The door swung open in the middle of the night, as she ordered her assistant for help. Ritu was hurried into the operation theater on a stretcher. Her husband held her hand, singing their favourite song in order to make her feel better.Inspecting the oxygen, the head crowned gently while being accompanied by moans. Steadily,the rest of the body came out effortlessly as Ritu pushed with all her might.The umbilical cord was still connected that trailed from the tiny body to it’s source of life as the baby lay there on the mother’s breast. The baby made a small cry, cleared her nose and throat a bit and then went to sleep.
It was like a bundle of delight that was waiting to be opened as sweets got distributed to the staff and others and a special box containing Kaju Barfi was presented to her. Drawing their own comparisons, all family members gave their opinions about who the baby resembled the most. The enthusiastic midnight chatter natter resounded in the otherwise serious and solemn atmosphere of the static territory.
It was 2 a.m in the morning.The cellphone on her uncluttered desk rang for the third time, disturbing the quiet of the place.
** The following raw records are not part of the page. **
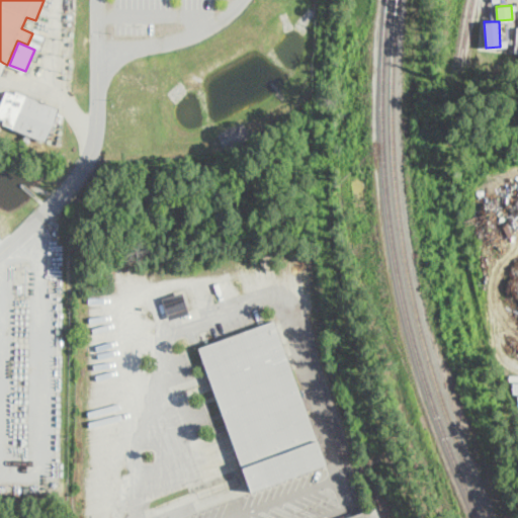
[(17,92),(60,109),(46,143),(3,124),(5,119),(0,117),(0,108),(7,92),(15,95),(17,92)]
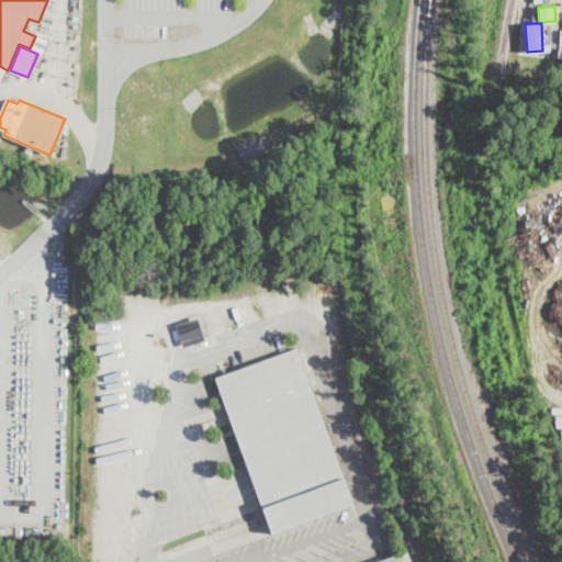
[(204,340),(199,316),(177,322),(181,345),(204,340)]
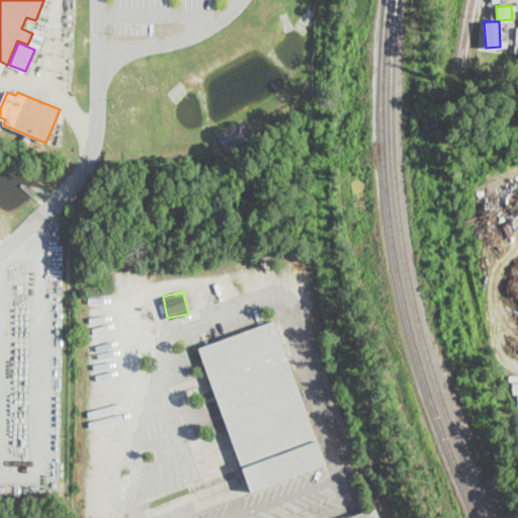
[(199,346),(249,491),(327,465),(279,318),(199,346)]
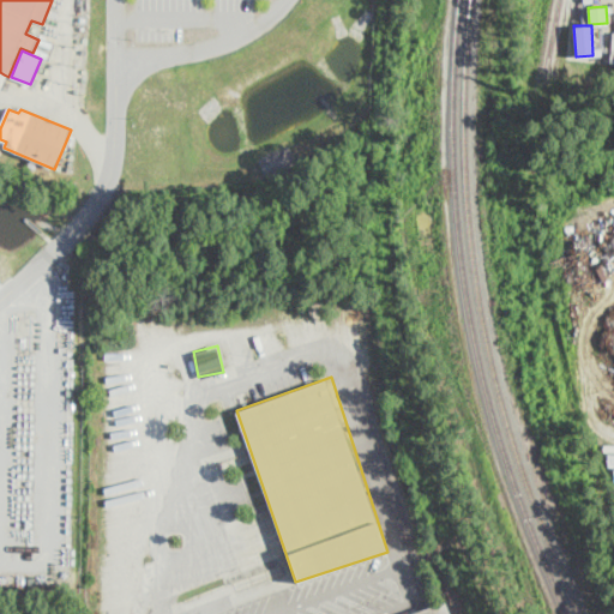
[(403,613),(440,602),(445,613),(403,613)]
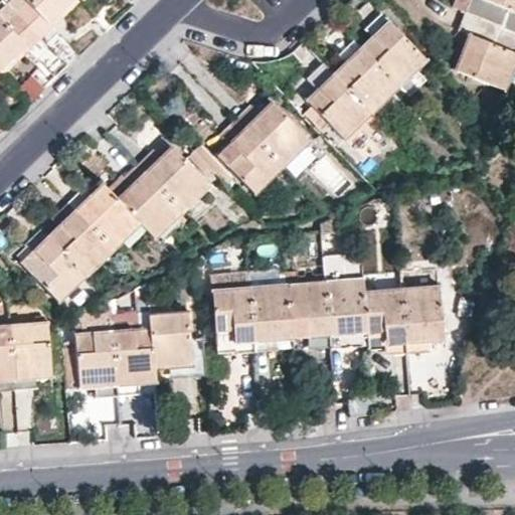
[(7,0),(6,2),(16,13),(27,3),(24,0),(7,0)]
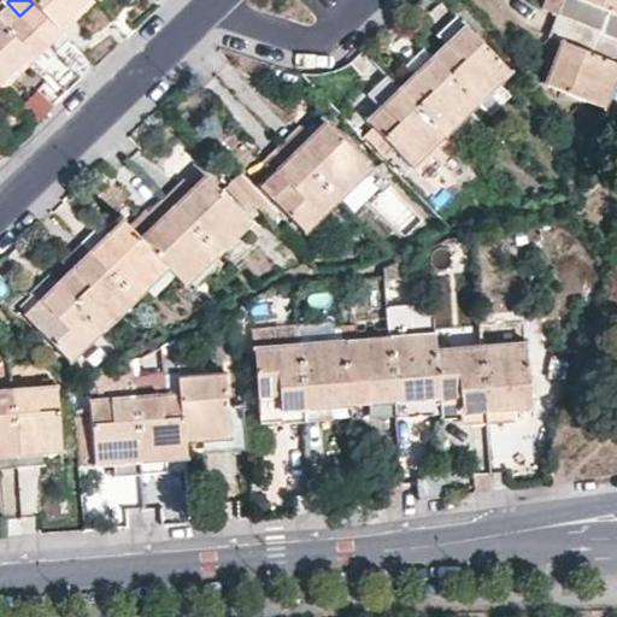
[(29,0),(33,4),(19,16),(50,47),(64,33),(57,25),(70,13),(83,0),(29,0)]
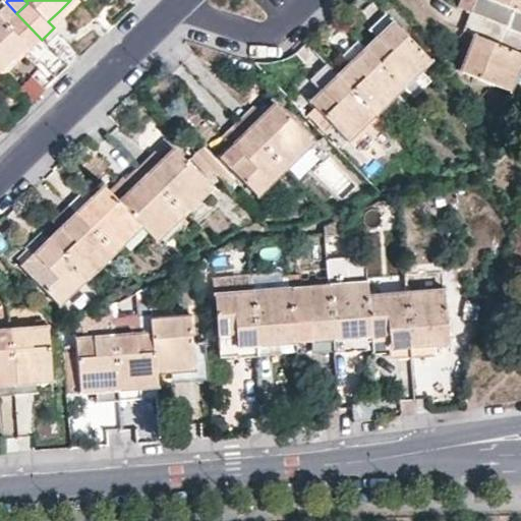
[(520,9),(520,0),(488,0),(487,4),(475,0),(464,0),(461,8),(472,12),(482,16),(508,26),(516,8),(520,9)]
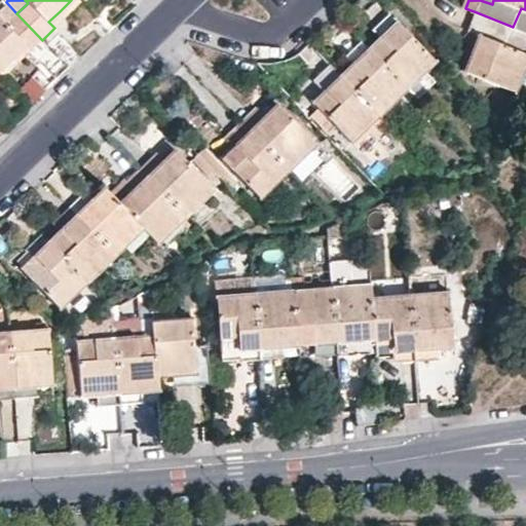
[(65,17),(60,11),(48,22),(54,28),(65,17)]
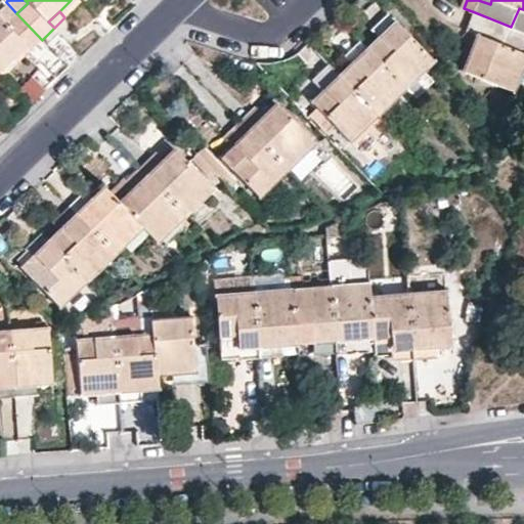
[(433,60),(388,12),(374,27),(382,35),(368,47),(405,87),(433,60)]
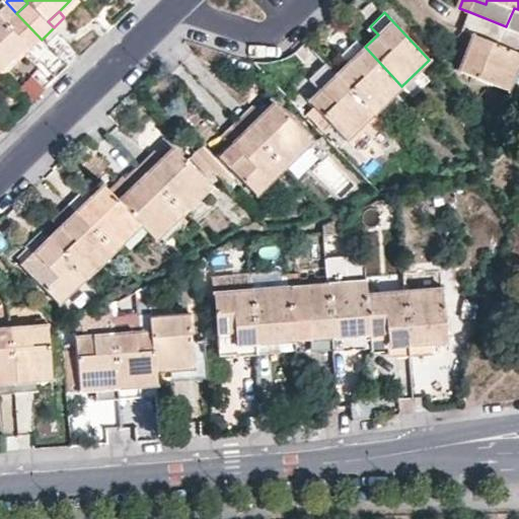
[(473,33),(480,16),(470,12),(464,29),(473,33)]
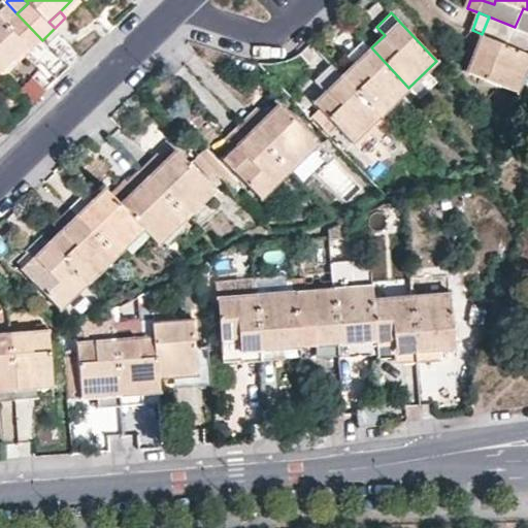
[(0,72),(3,76),(42,40),(17,13),(4,25),(0,21),(0,72)]
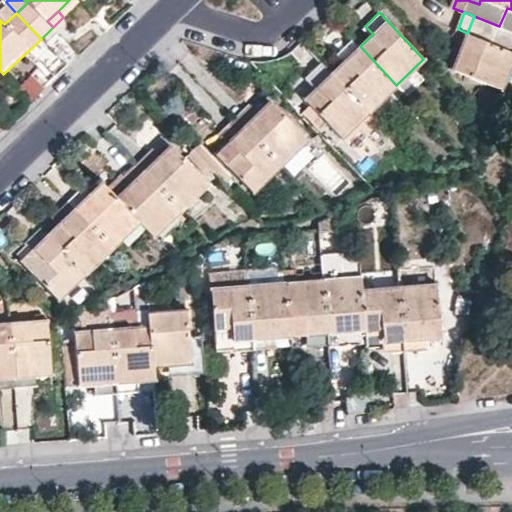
[(511,30),(499,26),(474,16),(467,33),(453,68),(501,88),(511,61),(511,30)]
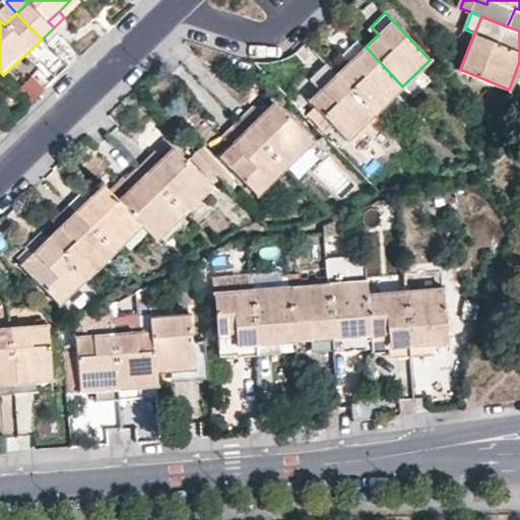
[(69,67),(81,57),(61,36),(49,47),(69,67)]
Among other things, her desk had a frame with a photo of my sister and me trying to catch a frog in our garden. We weren’t like typical girls and our parents had brought us up in a very different manner. Carefree, high-spirited and always inquisitive, I troubled her with a plethora of questions. As a child, I asked her what she got out of this profession. To this, she replied with a delicate smile, “Gynaecology was a medical profession in which she saw the joy of new life being brought into the world”.
In a sleepy voice I asked what I always asked, with the phone almost slipping down my ear, “Is it a boy or a girl?”
“Its a girl”. I smiled. I felt her smiling too as I returned to the voyage of my dreams.